L'uomo nero non fa più paura: Milano ricorda Sergio Ramelli

I militanti d'Area commemorano i loro caduti tra canti e poesie. E un coro di fiaccole che illuminano il piazzale della chiesa dei santi Nereo e Achilleo

L'uomo nero non fa più paura: Milano ricorda Sergio Ramelli

Milano, 29 aprile. Sera. Per arrivare alla chiesa dei santi Nereo e Achilleo bisogna passare per un budello di mezzi blindati e di lampeggianti blu. La tensione è altissima. Si percepisce nell'aria. Pochi metri più in là, la sinistra ha organizzato una manifestazione contro la commemorazione di Carlo Borsani, Enrico Pedenovi e Sergio Ramelli.

Gli addetti stanno montando il palco che ospiterà canzoni e poesie per ricordare i martiri della Destra milanese. Dietro al palco campeggiano tre gigantografie di Carlo, Sergio e Enrico, come li chiamano amichevolmente i ragazzi che sono oggi in piazza. Uno striscione nero con quattro parole: "Onore ai camerati caduti". Poi due celtiche bianche ai lati.

La piazza, poco alla volta, comincia a riempirsi. Ci sono persone di tutti i tipi: i militanti di Casa Pound, quelli di Forza Nuova, i ragazzi di Lealtà e Azione e quelli di Fratelli d'Italia. Tutti uniti sotto un'unica bandiera, nonostante le diversità.

Viene aperta la chiesa. I militanti di Destra entrano ordinati. Sanno che ogni momento questa sera è sacro.

Lasciamo la piazza e ci dirigiamo verso via Paladini, la via dove Sergio Ramelli ha vissuto e dove ha trovato la morte nascosta dietro i colpi di chiave inglese. È in via Paladini che la mamma di Sergio, Anita, ha visto generazioni di ragazzi vegliare sotto la finestra di casa sua con un unico scopo: testimoniare che il sacrificio di suo figlio non era stato vano.
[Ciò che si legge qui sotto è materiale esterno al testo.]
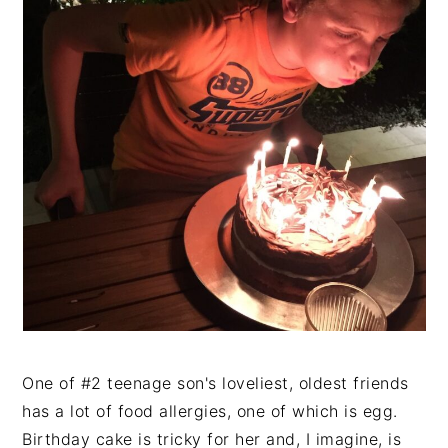
One of #2 teenage son's loveliest, oldest friends
has a lot of food allergies, one of which is egg.
Birthday cake is tricky for her and, I imagine, is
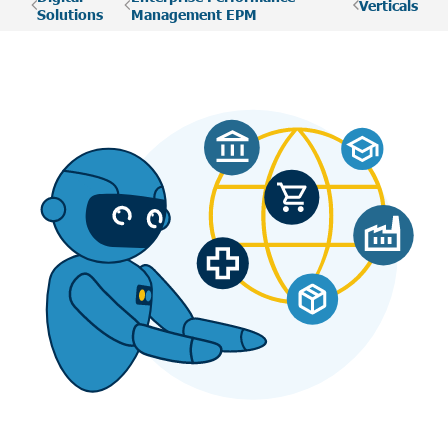
Verticals
Solutions
Management EPM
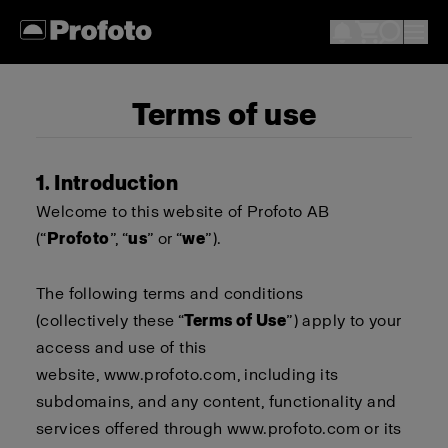
Terms of use
1. Introduction
Welcome to this website of Profoto AB
(“
Profoto
”, “
us
” or “
we
”).
The following terms and conditions
(collectively these “
Terms of Use
”) apply to your
access and use of this
website,
www.profoto.com
, including its
subdomains, and any content, functionality and
services offered through
www.profoto.com
or its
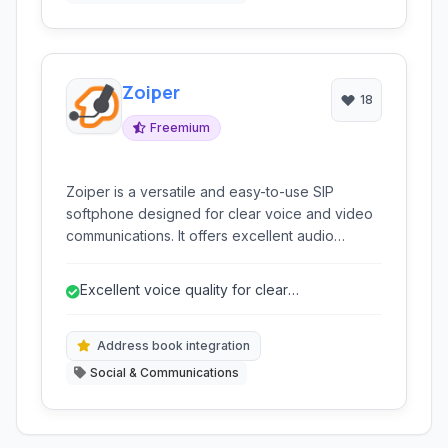
Zoiper
18
Freemium
Zoiper is a versatile and easy-to-use SIP
softphone designed for clear voice and video
communications. It offers excellent audio
quality, robust security features, and seamless
integration with various communication
Excellent voice quality for clear
protocols, making it ideal for personal and
conversations.
business use.
Address book integration
Social & Communications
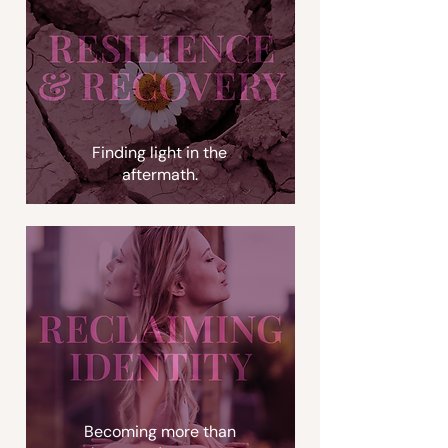
Finding light in the
aftermath.
Becoming more than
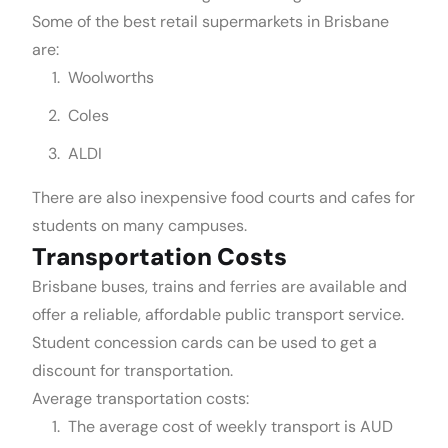
Some of the best retail supermarkets in Brisbane
are:
Woolworths
Coles
ALDI
There are also inexpensive food courts and cafes for
students on many campuses.
Transportation Costs
Brisbane buses, trains and ferries are available and
offer a reliable, affordable public transport service.
Student concession cards can be used to get a
discount for transportation.
Average transportation costs:
The average cost of weekly transport is AUD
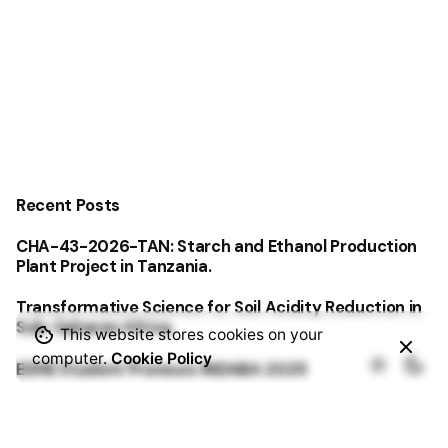
Recent Posts
CHA-43-2026-TAN: Starch and Ethanol Production
Plant Project in Tanzania.
Transformative Science for Soil Acidity Reduction in
Sub-Saharan Africa.
This website stores cookies on your
computer.
Cookie Policy
EDHE Student Preneurs INDABA 2025
Origin Research & Innovation Labs Physical Hub of
East Africa embarks on a three-year project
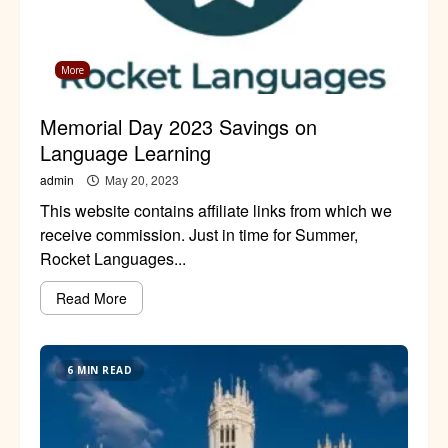
More
Memorial Day 2023 Savings on
Language Learning
admin
May 20, 2023
This website contains affiliate links from which we
receive commission. Just in time for Summer,
Rocket Languages...
Read More
6 MIN READ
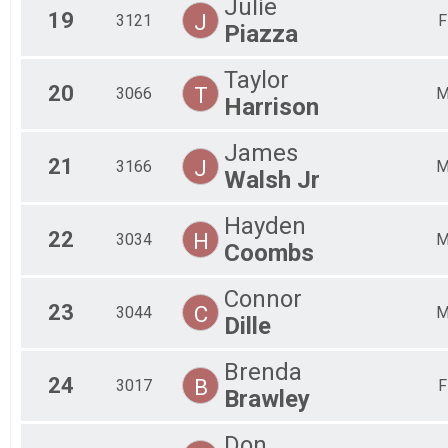
Julie
19
J
3121
F
Piazza
Taylor
20
T
3066
Harrison
James
21
J
3166
Walsh Jr
Hayden
22
H
3034
Coombs
Connor
23
C
3044
Dille
Brenda
24
B
3017
F
Brawley
Don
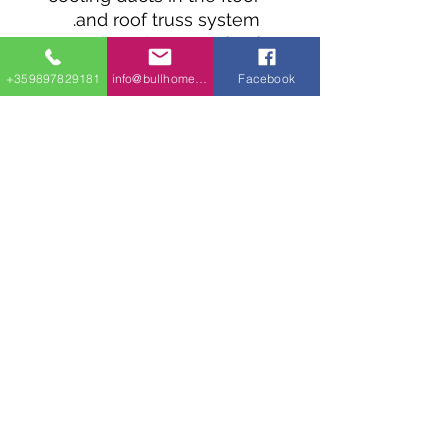
and roof truss system.
There is 110 sq. ft. of
storage on the parking
+359897829181
info@bullhomes.eu
Facebook
level and 177 sq. ft. of
balcony on the main
level.
Energy-saving features
include R-36 spray-foam
roof insulation, internal
foam wall insulation, on-
demand water heater in
mechanical room, high-
efficiency air conditioning
in mechanical room.
Construction Materials:
concrete slab on grade,
12" concrete block walls,
6" wood frame walls,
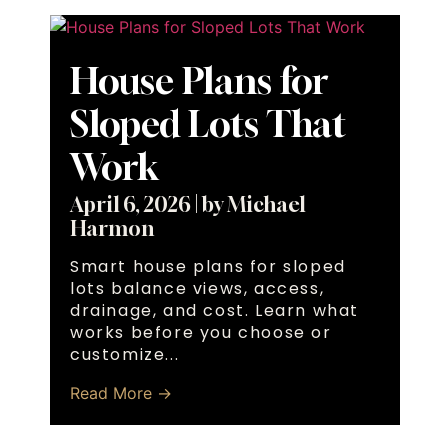
House Plans for
Sloped Lots That
Work
April 6, 2026
|
by Michael
Harmon
Smart house plans for sloped
lots balance views, access,
drainage, and cost. Learn what
works before you choose or
customize...
Read More →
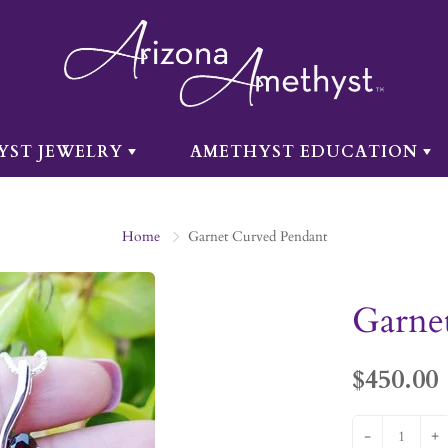
YST JEWELRY
AMETHYST EDUCATION
Home
Garnet Curved Pendant
Garne
$450.00
-
+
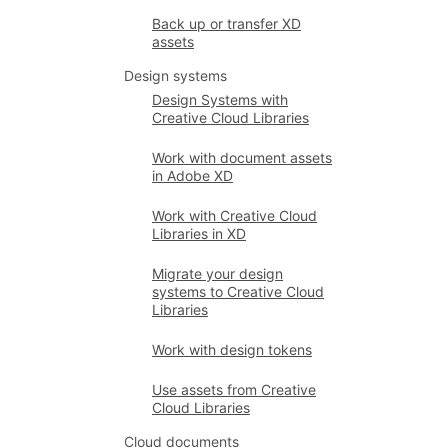
Back up or transfer XD
assets
Design systems
Design Systems with
Creative Cloud Libraries
Work with document assets
in Adobe XD
Work with Creative Cloud
Libraries in XD
Migrate your design
systems to Creative Cloud
Libraries
Work with design tokens
Use assets from Creative
Cloud Libraries
Cloud documents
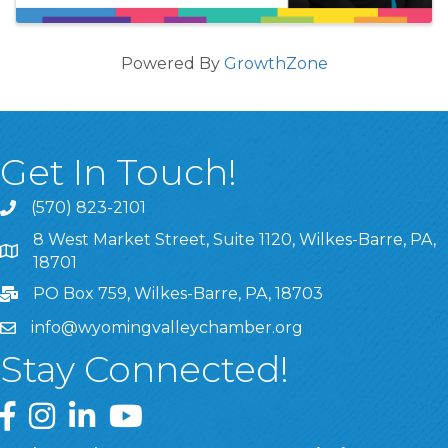
Powered By
GrowthZone
Get In Touch!
(570) 823-2101
8 West Market Street, Suite 1120, Wilkes-Barre, PA,
8 West Market Street, Suite 1120, Wilkes-Barre, PA, 1870
18701
PO Box 759, Wilkes-Barre, PA, 18703
info@wyomingvalleychamber.org
Stay Connected!
Greater Wyoming Valley Chamber Facebook Page
Greater Wyoming Valley Chamber Instagram Page
Greater Wyoming Valley Chamber Linked In P
Greater Wyoming Valley Chamber YouTu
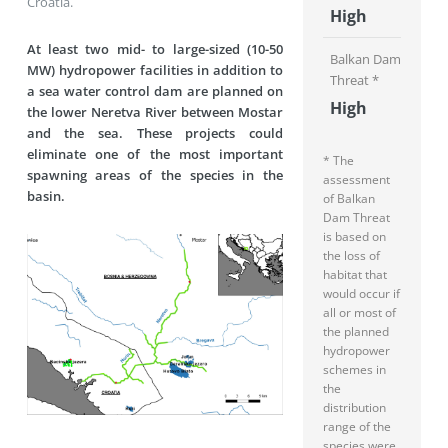
Croatia.
High
At least two mid- to large-sized (10-50
Balkan Dam
MW) hydropower facilities in addition to
Threat *
a sea water control dam are planned on
High
the lower Neretva River between Mostar
and the sea. These projects could
eliminate one of the most important
* The
spawning areas of the species in the
assessment
basin.
of Balkan
Dam Threat
is based on
the loss of
habitat that
would occur if
all or most of
the planned
hydropower
schemes in
the
distribution
range of the
species were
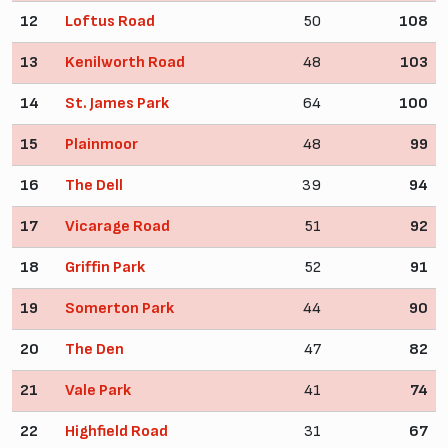
12
Loftus Road
50
108
13
Kenilworth Road
48
103
14
St. James Park
64
100
15
Plainmoor
48
99
16
The Dell
39
94
17
Vicarage Road
51
92
18
Griffin Park
52
91
19
Somerton Park
44
90
20
The Den
47
82
21
Vale Park
41
74
22
Highfield Road
31
67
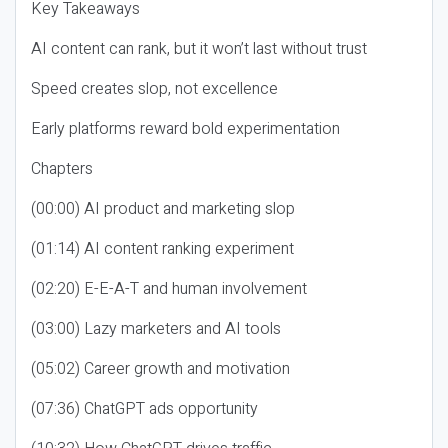
Key Takeaways
AI content can rank, but it won’t last without trust
Speed creates slop, not excellence
Early platforms reward bold experimentation
Chapters
(00:00) AI product and marketing slop
(01:14) AI content ranking experiment
(02:20) E-E-A-T and human involvement
(03:00) Lazy marketers and AI tools
(05:02) Career growth and motivation
(07:36) ChatGPT ads opportunity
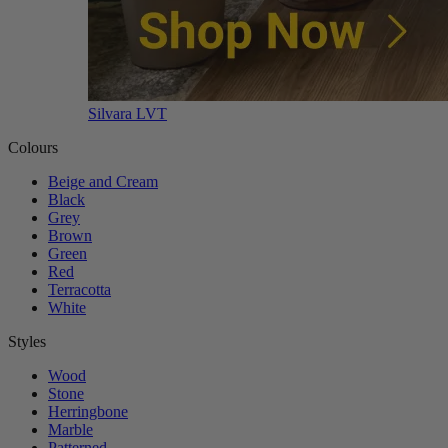
Silvara LVT
Colours
Beige and Cream
Black
Grey
Brown
Green
Red
Terracotta
White
Styles
Wood
Stone
Herringbone
Marble
Patterned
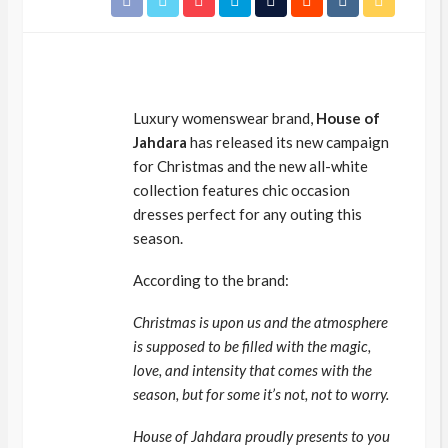
Luxury womenswear brand,
House of
Jahdara
has released its new campaign
for Christmas and the new all-white
collection features chic occasion
dresses perfect for any outing this
season.
According to the brand:
Christmas is upon us and the atmosphere
is supposed to be filled with the magic,
love, and intensity that comes with the
season, but for some it’s not, not to worry.
House of Jahdara proudly presents to you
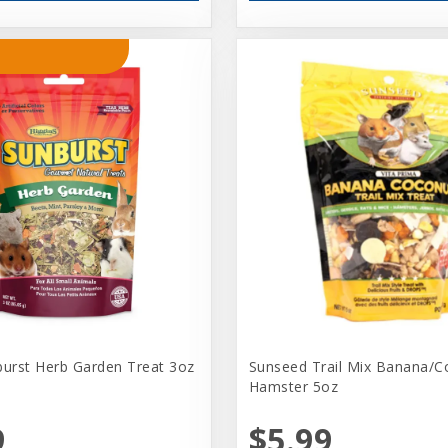
burst Herb Garden Treat 3oz
Sunseed Trail Mix Banana/C
Hamster 5oz
9
$5.99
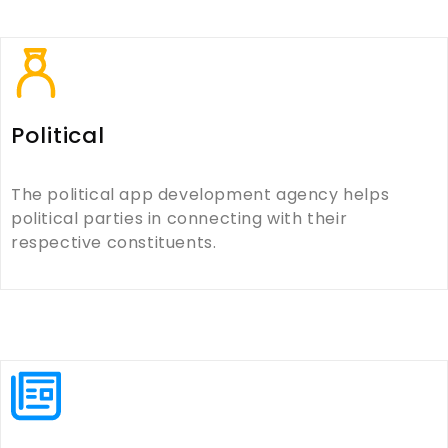
Political
The political app development agency helps
political parties in connecting with their
respective constituents.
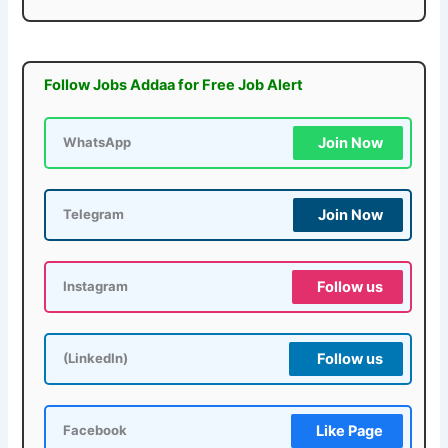
Follow Jobs Addaa for Free Job Alert
Join Now
WhatsApp
Join Now
Telegram
Follow us
Instagram
Follow us
(LinkedIn)
Like Page
Facebook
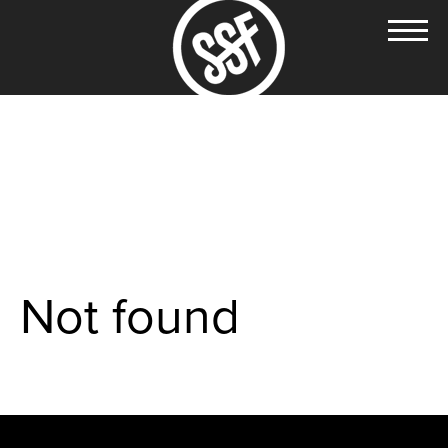
Not found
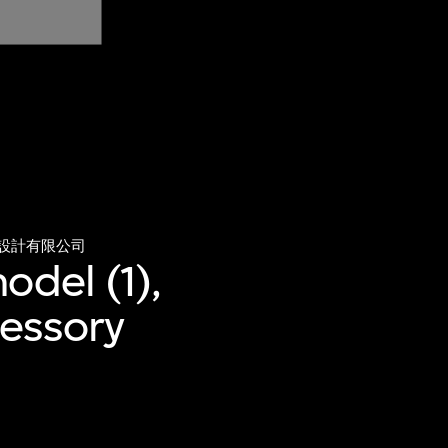
設計有限公司
odel (1),
cessory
Che qualcuno aveva raccolto la fiaccola di quell'idea. "Mamma Anita", come la chiamano questi ragazzi, ora non c'è più. È morta due anni fa. Ma i militanti di Destra hanno deciso di tornare anche quest'anno in questa via. Per portare un lume e un giglio. Entrambi bianchi. Puri. Come puro è il sacrificio di chi paga con la propria vita la fedeltà a un'idea.

Nel frattempo, Guido Giraudo, uno dei più importanti rappresentanti della Destra meneghina, prende la parola: "Su questo 29 aprile avete letto di tutto. L'unica cosa che conta è questa piazza. L'unica cosa che conta è che siamo ancora uniti nel ricordo di Sergio, Enrico e Carlo e di tutti i nostri martiri. Ciò che rimarrà alla storia è l'aver dato vita a una serata come mai Milano aveva visto prima. Per la prima volta questa città sentirà le nostre canzoni e le nostre poesie".

Sale sul palco Skoll, uno dei più ascoltati e apprezzati cantanti d'Area. Dedica una canzone a Anita e poi "Più caro agli dei" a Sergio. Poi è la volta dei Ddt che rispolverano "Noi non siamo uomini d'oggi" di Massimo Morsello e, infine, gli Amici del Vento, lo storico gruppo milanese degli anni '70 e '80. Saranno loro a intonare il canto finale: "Il domani appartiene a noi".

Non è una serata nostalgica. C'è nostalgia, certo. C'è nostalgia negli occhi di un signore anziano che si avvicina a dei ragazzi di Forza Nuova e ricorda di quando vide Sergio, pochi minuti dopo l'attentato. C'è della nostalgia nel ricordare chi non c'è più.

Ma c'è soprattutto la volontà di andare avanti. Consapevoli di un passato e di una tradizione, ma non racchiusi staticamente in essi. Si cammina guardando il futuro. Consapevoli che, alle spalle, c'è una famiglia di fratelli sempre pronta a gridare "Presente!".